Transcribe each line below verbatim; pictures excluded.

══════════

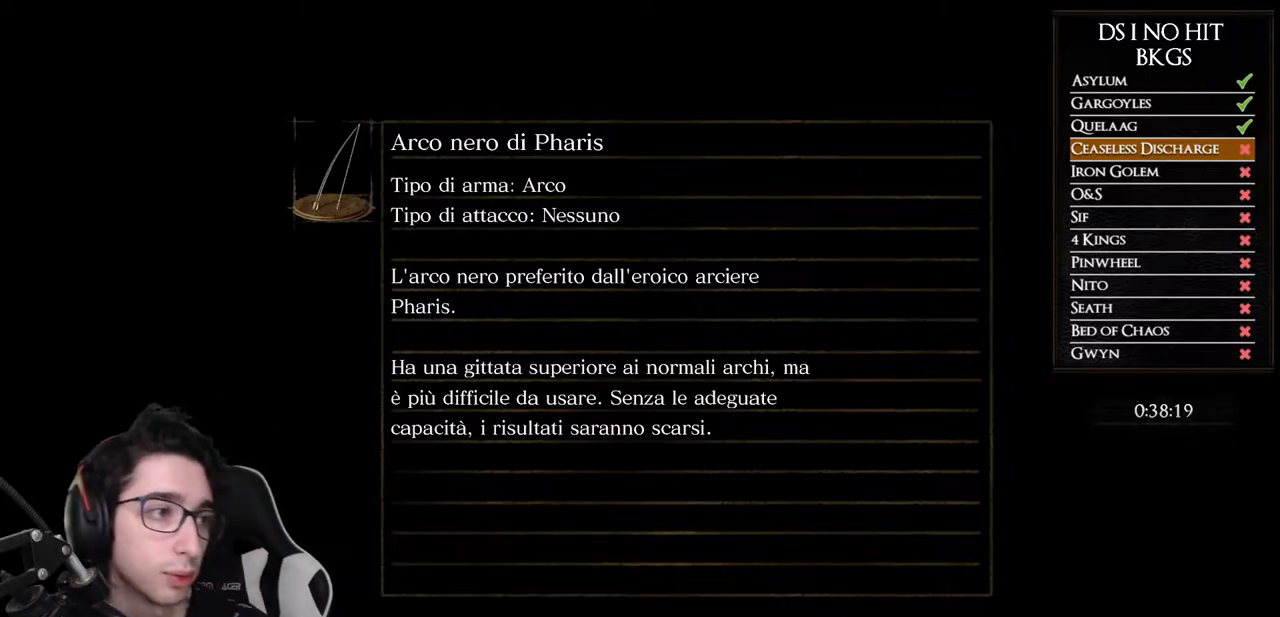
{"buttons": [], "left_stick": "center", "right_stick": "center", "button_events": []}
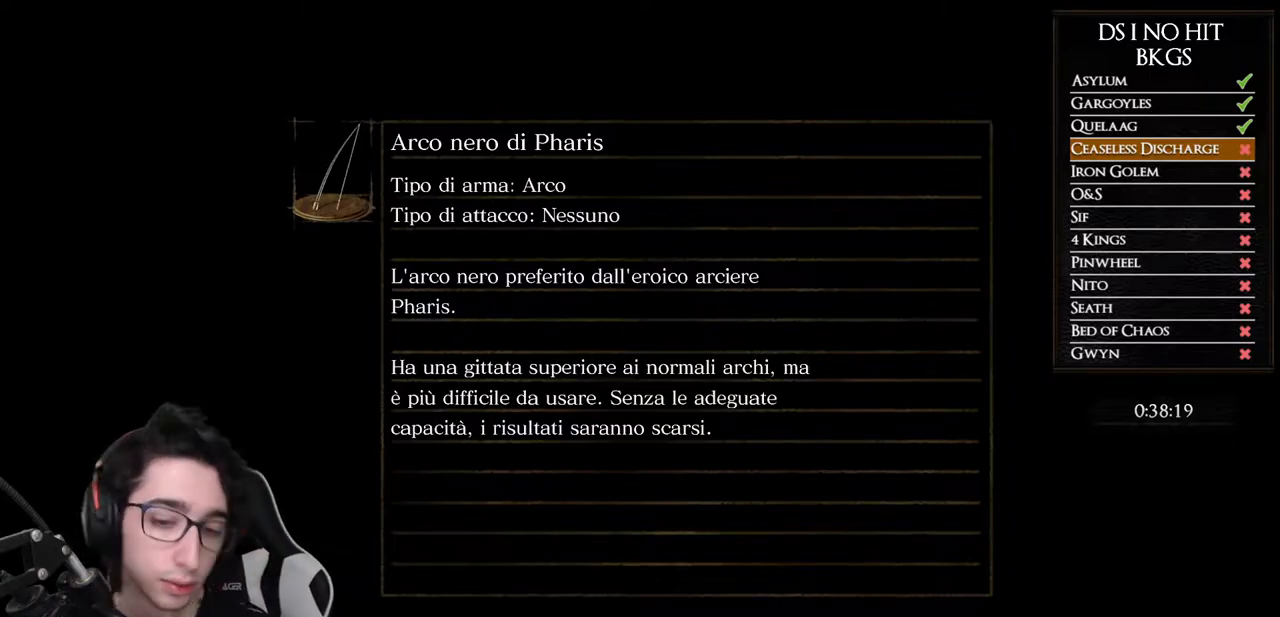
{"buttons": [], "left_stick": "center", "right_stick": "center", "button_events": []}
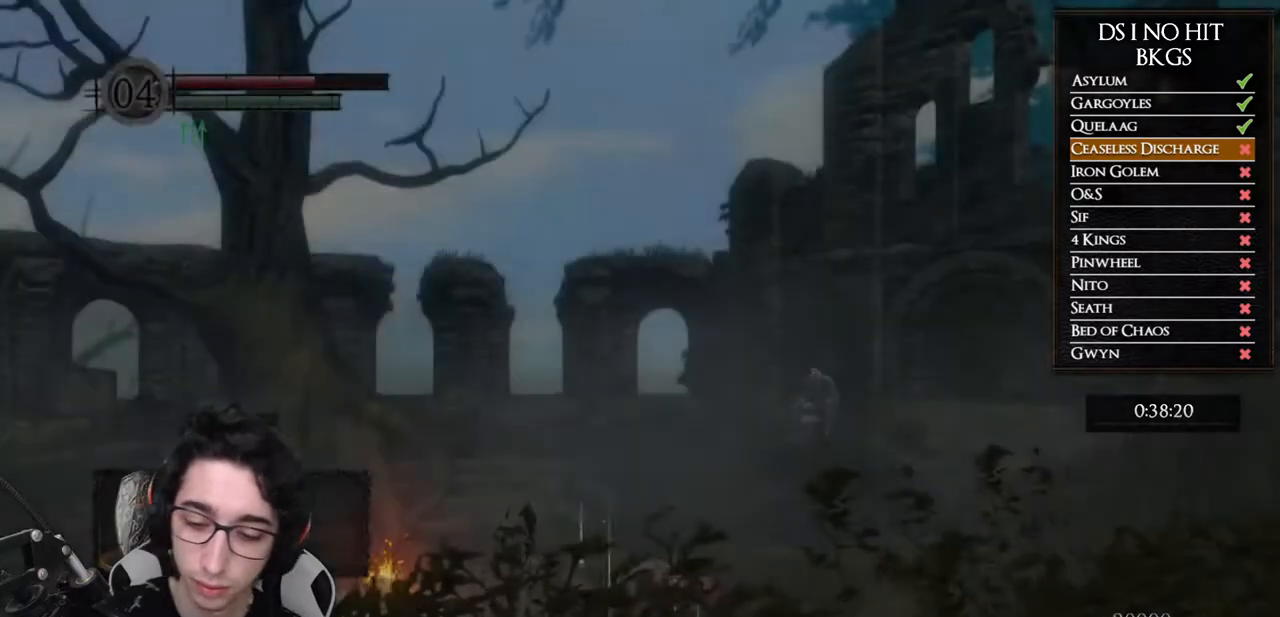
{"buttons": [], "left_stick": "up-right", "right_stick": "center", "button_events": []}
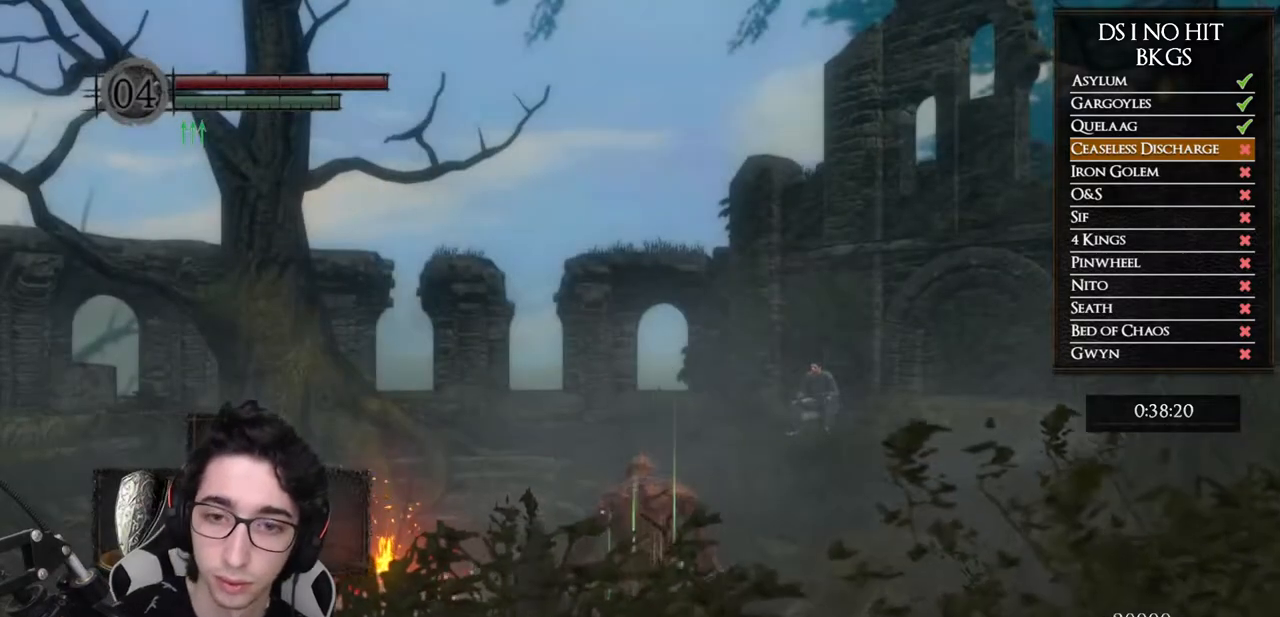
{"buttons": [], "left_stick": "up-right", "right_stick": "down-right", "button_events": []}
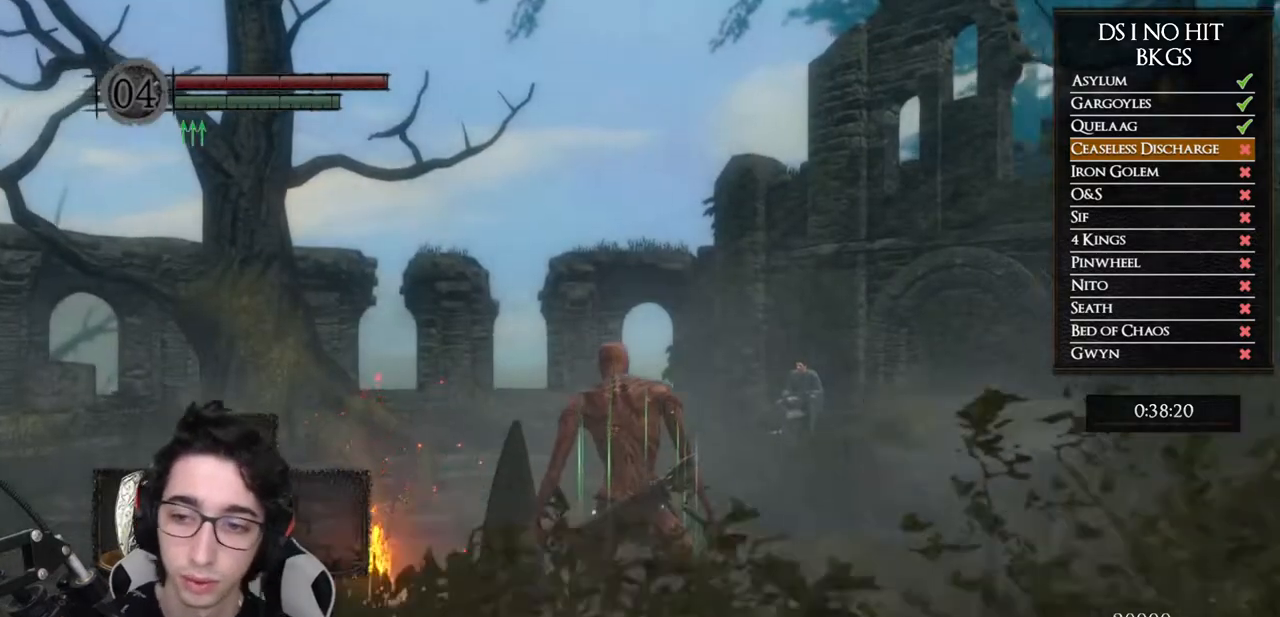
{"buttons": ["B"], "left_stick": "up-left", "right_stick": "center", "button_events": [[233, "B", "down"]]}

══════════

Written solution.
{"buttons": [], "left_stick": "center", "right_stick": "center", "button_events": []}
{"buttons": [], "left_stick": "center", "right_stick": "center", "button_events": []}
{"buttons": [], "left_stick": "up-right", "right_stick": "center", "button_events": []}
{"buttons": [], "left_stick": "up-right", "right_stick": "down-right", "button_events": []}
{"buttons": ["B"], "left_stick": "up-left", "right_stick": "center", "button_events": [[233, "B", "down"]]}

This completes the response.